Of the lines below, report only those that contain "anchor".

[Data records Boundary: Start]

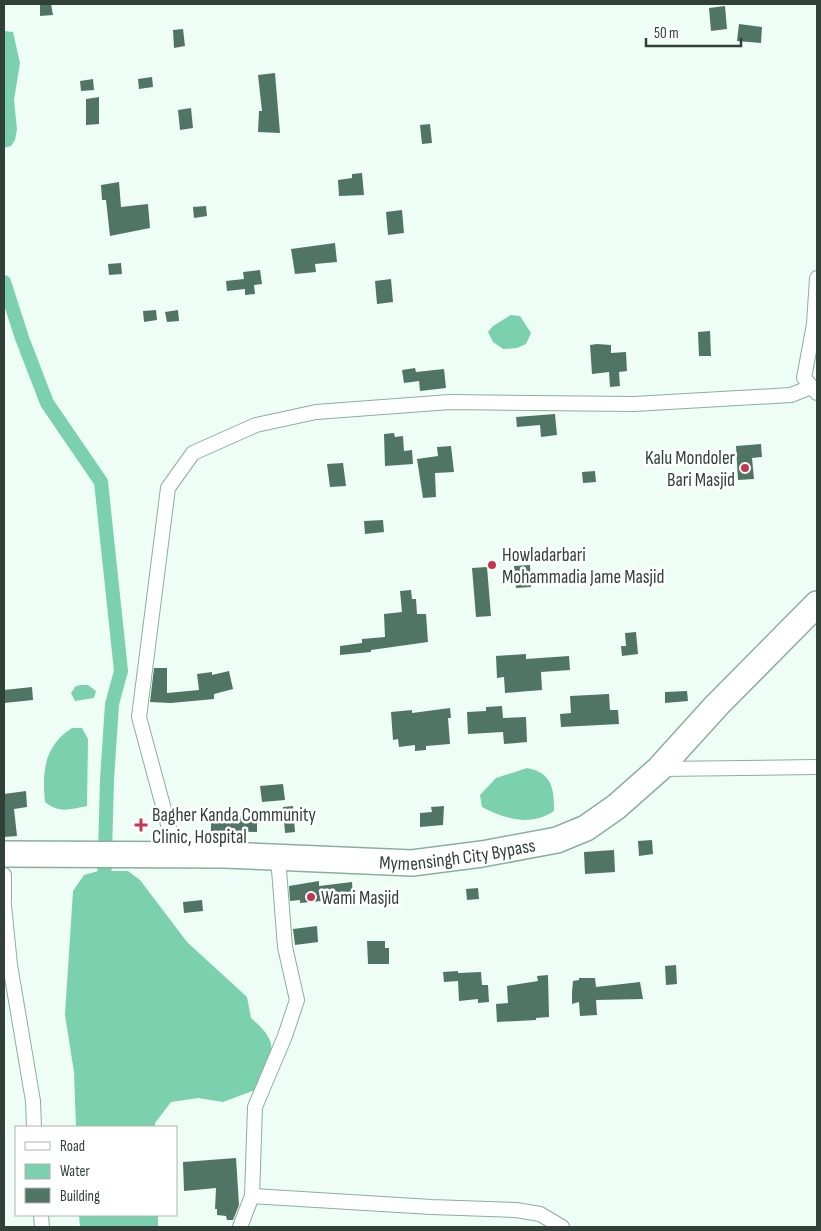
<svg xmlns="http://www.w3.org/2000/svg" width="821" height="1231" viewBox="0 0 821 1231" font-family="'Sofia Sans Condensed',sans-serif">
<style>
.water{fill:#7bd1ad}
.lines{fill:none;stroke-linecap:round;stroke-linejoin:round}
.canal{stroke:#7bd1ad;stroke-width:14}
.building{fill:#517564}
.street-casing{stroke:#89af9d;stroke-width:16}
.highway-casing{stroke:#89af9d;stroke-width:28}
.street{stroke:#fff;stroke-width:14}
.highway{stroke:#fff;stroke-width:25}
.poi-dot{fill:#c63650;stroke:#fff;stroke-width:2}
.labels{text-anchor:middle;stroke-width:5;stroke-linejoin:round;paint-order:stroke}
.poi-label{font-size:19px;fill:#31413a;stroke:#fff;text-anchor:start}
.street-label{font-size:19px;fill:#31413a;stroke:#fff}
</style>
<rect width="100%" height="100%" fill="#eefef6"/>
<g class="water">
<polygon points="4,31 13,32 20,63 14,100 17,129 15,140 11,146 4,148"/>
<polygon points="511,315 520,316 531,333 526,344 517,348 503,349 493,342 488,332 493,326"/>
<polygon points="81,685 88,685 96,691 94,698 75,701 71,693 76,686"/>
<path d="M72,728H82L88,739L87,806C70,809 60,814 45,802C42,772 44,746 72,728Z"/>
<path d="M527,768C552,773 554,788 554,811C530,827 505,819 482,807L480,795L496,778Z"/>
<path d="M98,871H128L140,880L187,942L247,997L251,1018C284,1046 271,1055 255,1090L223,1102L198,1098L171,1102L155,1123V1127H76L74,1072L65,1015L73,891L84,875Z"/>
<polygon points="79,1215 158,1215 158,1227 80,1227"/>
</g>
<g class="lines">
<polyline class="canal" points="4,282 22,338 47,403 101,482 121,671 112,704 107,780 104,889"/>
</g>
<g class="building">
<polygon points="40,4 51,4 53,15 40,16"/>
<polygon points="725,6 727,29 711,31 709,8"/>
<polygon points="739,24 762,27 761,43 737,41"/>
<polygon points="183,29 185,46 174,48 173,30"/>
<polygon points="275,73 280,133 258,132 259,111 262,111 258,75"/>
<polygon points="152,77 153,87 139,89 138,79"/>
<polygon points="93,79 94,90 81,91 80,81"/>
<polygon points="99,97 99,124 86,125 86,99"/>
<polygon points="191,108 193,128 180,130 178,110"/>
<polygon points="430,124 432,143 422,144 420,125"/>
<polygon points="362,173 364,195 339,196 338,180 352,178 352,174"/>
<polygon points="119,182 121,207 148,204 150,228 110,236 106,200 102,200 101,185"/>
<polygon points="206,206 207,216 194,218 193,207"/>
<polygon points="402,210 404,233 388,235 386,212"/>
<polygon points="335,243 337,262 315,264 316,272 295,274 291,249"/>
<polygon points="121,263 122,274 109,275 108,264"/>
<polygon points="260,270 262,284 254,285 255,294 245,295 245,289 227,291 226,281 244,279 243,272"/>
<polygon points="391,279 393,302 377,304 375,281"/>
<polygon points="156,310 157,320 144,322 143,311"/>
<polygon points="178,310 179,321 167,322 165,312"/>
<polygon points="710,331 711,356 699,356 698,332"/>
<polygon points="597,344 611,345 611,353 626,352 627,371 619,372 620,386 610,387 609,372 592,374 590,345"/>
<polygon points="415,368 416,372 444,369 446,388 420,391 419,381 404,383 402,370"/>
<polygon points="555,414 557,435 541,437 540,425 517,427 516,417"/>
<polygon points="394,433 395,437 403,436 404,451 412,450 413,464 385,466 384,434"/>
<polygon points="761,444 762,457 752,458 754,479 738,480 736,446"/>
<polygon points="451,446 454,472 435,473 436,497 423,498 417,459 438,456 437,447"/>
<polygon points="343,463 346,486 330,487 327,464"/>
<polygon points="595,471 596,482 583,483 582,472"/>
<polygon points="383,520 384,532 365,534 364,521"/>
<polygon points="530,565 531,587 516,588 514,566"/>
<polygon points="487,567 491,616 476,617 472,568"/>
<polygon points="411,590 412,599 416,599 417,614 426,614 428,642 371,650 371,652 340,655 340,646 362,643 362,639 385,637 384,614 402,612 400,591"/>
<polygon points="636,632 638,654 622,656 621,646 626,646 625,633"/>
<polygon points="526,654 526,659 569,656 570,670 541,672 542,690 505,693 504,677 497,678 496,656"/>
<polygon points="154,668 167,668 167,693 199,690 197,674 212,672 212,675 229,671 233,689 214,694 214,699 171,703 150,702"/>
<polygon points="32,687 33,700 4,703 4,690"/>
<polygon points="687,691 688,701 665,703 665,692"/>
<polygon points="609,694 610,710 618,710 619,724 561,727 560,714 571,713 570,696"/>
<polygon points="502,706 503,718 526,717 527,742 504,744 503,732 468,734 467,712 486,711 486,707"/>
<polygon points="450,708 451,718 448,718 450,744 426,746 426,750 415,751 415,745 399,747 398,739 393,740 391,712 412,710 412,713"/>
<polygon points="283,784 285,800 262,802 260,786"/>
<polygon points="26,791 27,807 14,809 17,836 4,837 4,794"/>
<polygon points="293,806 295,832 285,833 283,807"/>
<polygon points="444,806 443,825 420,827 420,813 432,812 431,807"/>
<polygon points="211,815 257,816 257,832 211,831"/>
<polygon points="652,840 653,854 639,856 638,841"/>
<polygon points="614,850 615,872 585,874 584,852"/>
<polygon points="319,881 319,886 352,882 353,898 300,903 300,900 290,901 289,886"/>
<polygon points="478,888 479,899 467,900 466,889"/>
<polygon points="202,900 203,911 184,913 183,902"/>
<polygon points="317,926 318,942 295,945 293,929"/>
<polygon points="367,941 385,941 385,948 389,948 389,964 368,964"/>
<polygon points="676,965 677,984 666,985 665,966"/>
<polygon points="458,971 458,973 481,972 482,985 488,985 489,1002 478,1003 478,999 459,1001 458,981 444,982 443,972"/>
<polygon points="548,975 549,1017 536,1018 536,1020 497,1022 496,1004 508,1003 507,986 538,981 537,976"/>
<polygon points="579,978 595,978 596,987 640,982 643,999 596,1000 597,1015 580,1016 579,1002 572,1004 572,992 573,981 579,980"/>
<polygon points="236,1158 239,1205 233,1220 227,1220 226,1216 217,1215 217,1209 215,1209 216,1188 184,1191 183,1162"/>
</g>
<g class="lines">
<g class="street-casing">
<g id="street">
<polyline points="817,393 804,378 814,324 817,278"/>
<polyline points="659,769 817,767"/>
<polyline points="176,854 139,717 168,488 193,453 256,425 316,412 450,402 634,404 791,395 811,387"/>
<polyline points="4,875 4,900"/>
<polyline points="4,905 10,965 33,1101 34,1127"/>
<polyline points="252,1196 431,1207 516,1210 540,1214 562,1227"/>
<polyline points="41,1215 42,1227"/>
<polyline points="240,1227 252,1196 255,1107 285,1036 297,1000 285,947 278,857"/>
</g>
</g>
<g class="highway-casing">
<g id="highway">
<path id="s1" d="M4,854L224,855L412,863L482,854L557,840L586,828L616,807L659,769L717,705L817,604"/>
</g>
</g>
<use href="#street" class="street"/>
<use href="#highway" class="highway"/>
</g>
<g class="poi-dot">
<circle cx="745" cy="468" r="5"/>
<circle cx="492" cy="565" r="5"/>
<path d="M138.5 817.5h5v5h5v5h-5v5h-5v-5h-5v-5h5z"/>
<circle cx="311" cy="897" r="5"/>
</g>
<g class="labels">
<g class="poi-label">
<text x="735" y="464" text-anchor="end">Kalu Mondoler<tspan x="735" dy="22">Bari Masjid</tspan></text>
<text x="502" y="561">Howladarbari<tspan x="502" dy="22">Mohammadia Jame Masjid</tspan></text>
<text x="152" y="821">Bagher Kanda Community<tspan x="152" dy="22">Clinic, Hospital</tspan></text>
<text x="321" y="904">Wami Masjid</text>
</g>
<g class="street-label">
<text dy="7" stroke="none"><textPath href="#s1" startOffset="454">Mymensingh City Bypass</textPath></text>
</g>
</g>
<rect width="821" height="1231" fill="none" stroke="#31413a" stroke-width="10"/>
<rect x="15" y="1126" width="162" height="90" fill="#ffffff" stroke="#adb3b0"/>
<rect x="25" y="1142" width="25" height="8" fill="#ffffff" stroke="#adb3b0"/>
<text x="60" y="1151" font-size="15" fill="#31413a">Road</text>
<rect x="25" y="1164" width="25" height="15" fill="#7bd1ad" stroke="#adb3b0"/>
<text x="60" y="1176" font-size="15" fill="#31413a">Water</text>
<rect x="25" y="1188" width="25" height="15" fill="#517564" stroke="#adb3b0"/>
<text x="60" y="1201" font-size="15" fill="#31413a">Building</text>
<path d="M646 38v8h95v-8" fill="none" stroke="#31413a" stroke-width="2.5"/>
<text x="654" y="38" font-size="15" fill="#31413a" stroke="#ffffff" stroke-width="4" paint-order="stroke">50 m</text>
</svg>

[Data records Boundary: End]

#### Output of the exercise
.labels{text-anchor:middle;stroke-width:5;stroke-linejoin:round;paint-order:stroke}
.poi-label{font-size:19px;fill:#31413a;stroke:#fff;text-anchor:start}
<text x="735" y="464" text-anchor="end">Kalu Mondoler<tspan x="735" dy="22">Bari Masjid</tspan></text>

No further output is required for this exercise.